However, given the value investors increasingly place on a company’s intellectual property, it’s a key consideration to be embedded into the business plan.
A company’s IP should be at the heart of its business. Advice on patenting and protecting that IP can make a considerable difference to a company’s success, especially if it’s given at an early stage while the company is still raising funding and developing its innovation.
It’s important to note that the patent process can be long and if a company gets it wrong early on, there’s little that can be done to mitigate it further down the line. Think of it like an oil painting – once those brush strokes have begun to dry, it can be very hard to change the resulting artwork. It’s vital, therefore, to encourage and educate startups of the value of their IP to the business to set them on the right course from the beginning.
For some leaders, IP is the foundation of a startup and demonstrating the importance of a company’s IP is part and parcel of the funding process. Other firms will treat IP protection as an afterthought or apply for a patent simply to attract investment rather than as an integral part of their business planning that the founders have genuinely bought into and understood.
But, when you consider that many investors believe between 80-90% of a company’s value lies in its IP, it’s clearly time for a change of mindset around IP.
Filing a patent application isn’t always necessarily straightforward. Timing is important, for one thing. Quite often, the need to find investment partners to work with in the early stages can lead a founder to file a patent too soon to satisfy IP due diligence, despite things not being quite ready.
Conversely, there’s a lack of understanding of the importance of trade secrets when it comes to long-term IP protection. Essentially, rather than rushing an application, businesses should instead keep their powder dry – and their options open – until they’re ready to file. Where the innovation is delivered using software that embodies trade secrets, tech companies may choose to rely on the inherent security of their software and control the access to the source code. A competitor might learn what the company was doing, but they wouldn’t necessarily know how.
Another common challenge is the question of patent eligibility for software. There’s a widely held misconception that software isn’t patentable, for example. But, while the UK patent office is still struggling with some aspects of the patent eligibility of digital innovation, this isn’t the case.
There are, undeniably, technical challenges around getting protection in certain instances but, with the support of an experienced advisor, a company will be able to identify what protection is available and how best to navigate the legal hurdles. We also need to be mindful that US patent law is different and ensure we take an international perspective.
More than a necessary evil
In America, it’s quite common for startups to build their companies around IP, demonstrating to investors that it’s consistent with what they say they’re going to do with their funding and that it will provide a degree of exclusivity to add significant value. This is an approach UK startups can learn from. There may seemingly be financial and legal challenges involved in protecting the company’s IP, but it’s worth remembering that the benefits outweigh these.

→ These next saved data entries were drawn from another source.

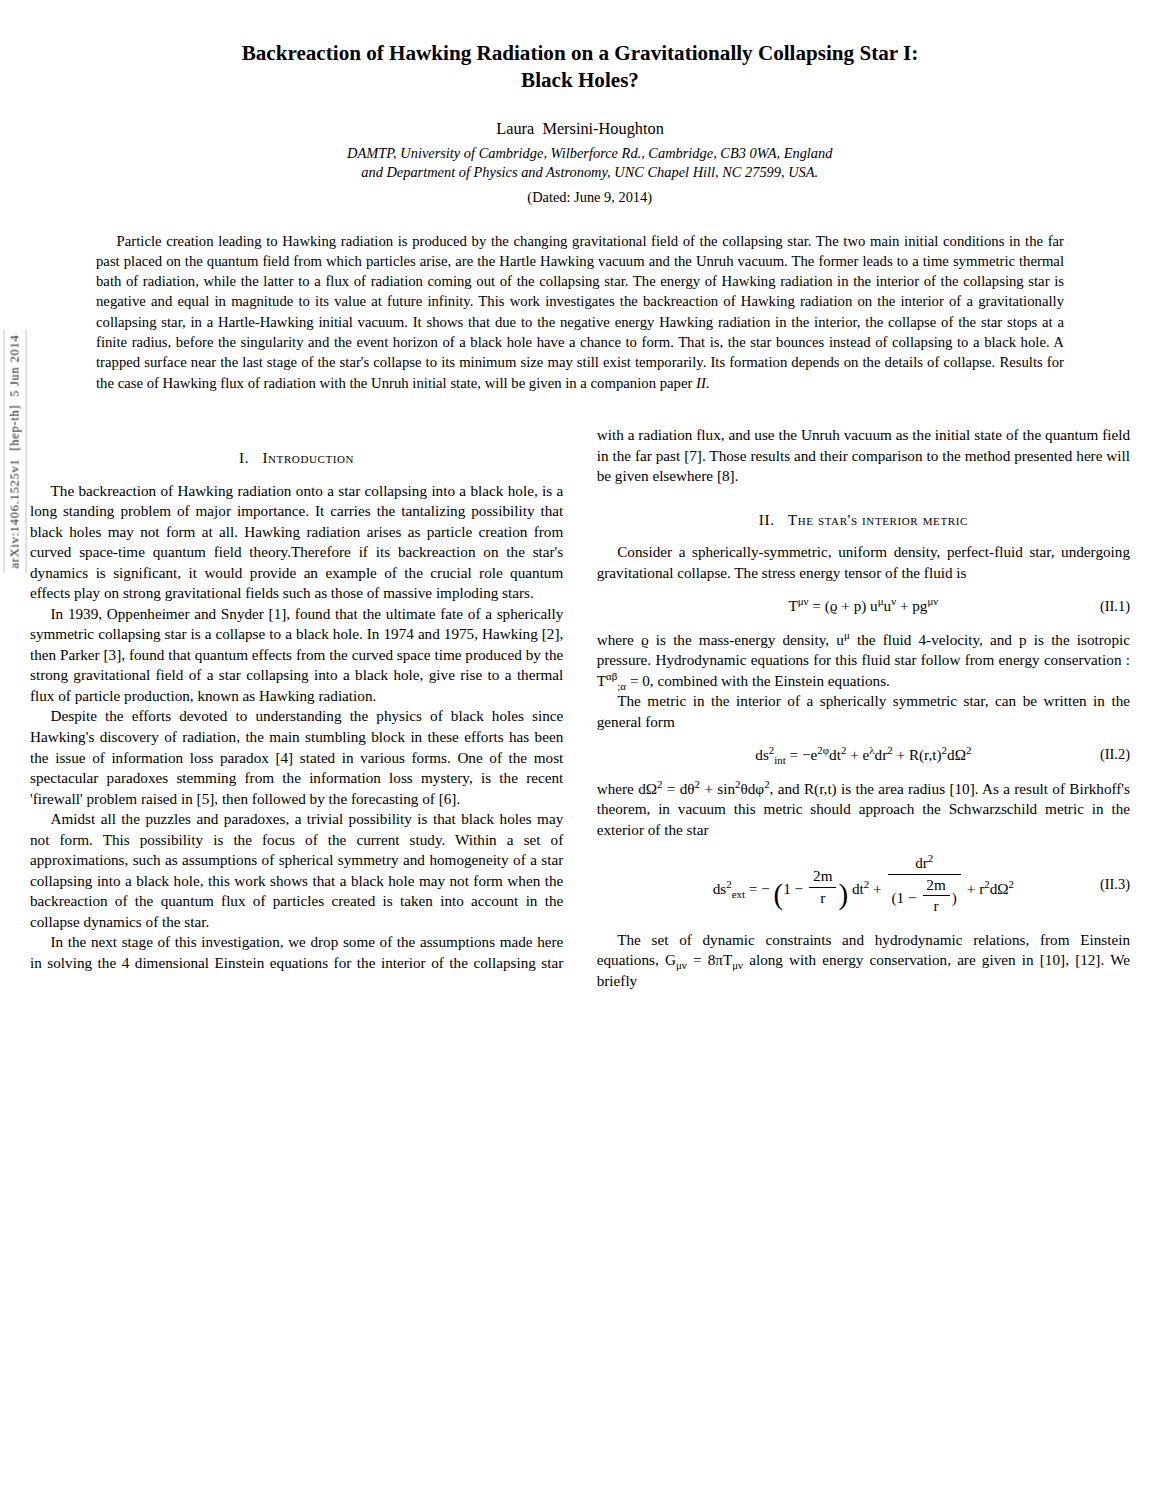arXiv:1406.1525v1 [hep-th] 5 Jun 2014
Backreaction of Hawking Radiation on a Gravitationally Collapsing Star I:
Black Holes?
Laura Mersini-Houghton
DAMTP, University of Cambridge, Wilberforce Rd., Cambridge, CB3 0WA, England
and Department of Physics and Astronomy, UNC Chapel Hill, NC 27599, USA.
(Dated: June 9, 2014)
Particle creation leading to Hawking radiation is produced by the changing gravitational field of the collapsing star. The two main initial conditions in the far past placed on the quantum field from which particles arise, are the Hartle Hawking vacuum and the Unruh vacuum. The former leads to a time symmetric thermal bath of radiation, while the latter to a flux of radiation coming out of the collapsing star. The energy of Hawking radiation in the interior of the collapsing star is negative and equal in magnitude to its value at future infinity. This work investigates the backreaction of Hawking radiation on the interior of a gravitationally collapsing star, in a Hartle-Hawking initial vacuum. It shows that due to the negative energy Hawking radiation in the interior, the collapse of the star stops at a finite radius, before the singularity and the event horizon of a black hole have a chance to form. That is, the star bounces instead of collapsing to a black hole. A trapped surface near the last stage of the star's collapse to its minimum size may still exist temporarily. Its formation depends on the details of collapse. Results for the case of Hawking flux of radiation with the Unruh initial state, will be given in a companion paper II.
I. Introduction
The backreaction of Hawking radiation onto a star collapsing into a black hole, is a long standing problem of major importance. It carries the tantalizing possibility that black holes may not form at all. Hawking radiation arises as particle creation from curved space-time quantum field theory.Therefore if its backreaction on the star's dynamics is significant, it would provide an example of the crucial role quantum effects play on strong gravitational fields such as those of massive imploding stars.
In 1939, Oppenheimer and Snyder [1], found that the ultimate fate of a spherically symmetric collapsing star is a collapse to a black hole. In 1974 and 1975, Hawking [2], then Parker [3], found that quantum effects from the curved space time produced by the strong gravitational field of a star collapsing into a black hole, give rise to a thermal flux of particle production, known as Hawking radiation.
Despite the efforts devoted to understanding the physics of black holes since Hawking's discovery of radiation, the main stumbling block in these efforts has been the issue of information loss paradox [4] stated in various forms. One of the most spectacular paradoxes stemming from the information loss mystery, is the recent 'firewall' problem raised in [5], then followed by the forecasting of [6].
Amidst all the puzzles and paradoxes, a trivial possibility is that black holes may not form. This possibility is the focus of the current study. Within a set of approximations, such as assumptions of spherical symmetry and homogeneity of a star collapsing into a black hole, this work shows that a black hole may not form when the backreaction of the quantum flux of particles created is taken into account in the collapse dynamics of the star.
In the next stage of this investigation, we drop some of the assumptions made here in solving the 4 dimensional Einstein equations for the interior of the collapsing star with a radiation flux, and use the Unruh vacuum as the initial state of the quantum field in the far past [7]. Those results and their comparison to the method presented here will be given elsewhere [8].
II. The star's interior metric
Consider a spherically-symmetric, uniform density, perfect-fluid star, undergoing gravitational collapse. The stress energy tensor of the fluid is
Tμν = (ϱ + p) uμuν + pgμν (II.1)
where ϱ is the mass-energy density, uμ the fluid 4-velocity, and p is the isotropic pressure. Hydrodynamic equations for this fluid star follow from energy conservation : Tαβ;α = 0, combined with the Einstein equations.
The metric in the interior of a spherically symmetric star, can be written in the general form
ds2int = −e2φdt2 + eλdr2 + R(r,t)2dΩ2 (II.2)
where dΩ2 = dθ2 + sin2θdφ2, and R(r,t) is the area radius [10]. As a result of Birkhoff's theorem, in vacuum this metric should approach the Schwarzschild metric in the exterior of the star
ds2ext = − (1 − 2m r) dt2 + dr2(1 − 2m r) + r2dΩ2 (II.3)
The set of dynamic constraints and hydrodynamic relations, from Einstein equations, Gμν = 8πTμν along with energy conservation, are given in [10], [12]. We briefly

Funding a startup tends to start with founders seeking ‘friends and family’ money until, eventually, they must approach professional investors who’ll likely employ an IP lawyer to conduct IP due diligence. It’s at this point that the IP position can start to unravel and it may be too late to recover the situation.
Ultimately, IP is where a company’s value lies. Rather than leaving it by the wayside and later panicking, founders should instead invest more time and money in protecting their IP from the start or at the very least look at the options available to them.
A question of perception
The truth is that I’ve been at startup networking events in the past but made to feel unwelcome by some attendees wary of ‘service providers’, despite a wealth of personal experience in working closely with entrepreneurs and investors and being an Angel investor myself.
Ultimately, when up to 90% of a company’s value is in its IP, an investor will be strongly interested in ensuring IP protection is in place to protect their investment – but founders can’t always see this initially, perhaps because of stereotypical views of lawyers and fear of costs. My advice is to do the necessary research to ensure your IP objectives align with any investor and your exit strategy, to avoid any mismatches in expectations.
A patent attorney should be working as an essential resource for identifying and protecting a company’s IP from the get-go so that company can raise money and achieve a decent exit valuation in the longer term. It’s all about achieving commercial success and growing the business. This is a journey for founders that a commercially-minded patent attorney can and should support by working together as a team with a shared mission.
The government pays for innovation advisers and makes funds available for companies to protect their IP at a very early stage, but most founders probably won’t be aware of these. Encouraging people to invest in IP isn’t a particularly high-profile government policy, so there’s an educational barrier we must break down as an entrepreneurial ecosystem.
As we’ve seen, early-stage companies in particular must be aware of the value of their IP and the importance of protecting it. Patents shouldn’t be seen as a necessary evil or a hoop to jump through. They should instead form part of a startup’s business planning, with an IP strategy put in place from the very beginning. After all, IP matters to investors, so it should matter to founders too.
Peter Finnie is patent attorney and partner at full-service IP law firm Potter Clarkson.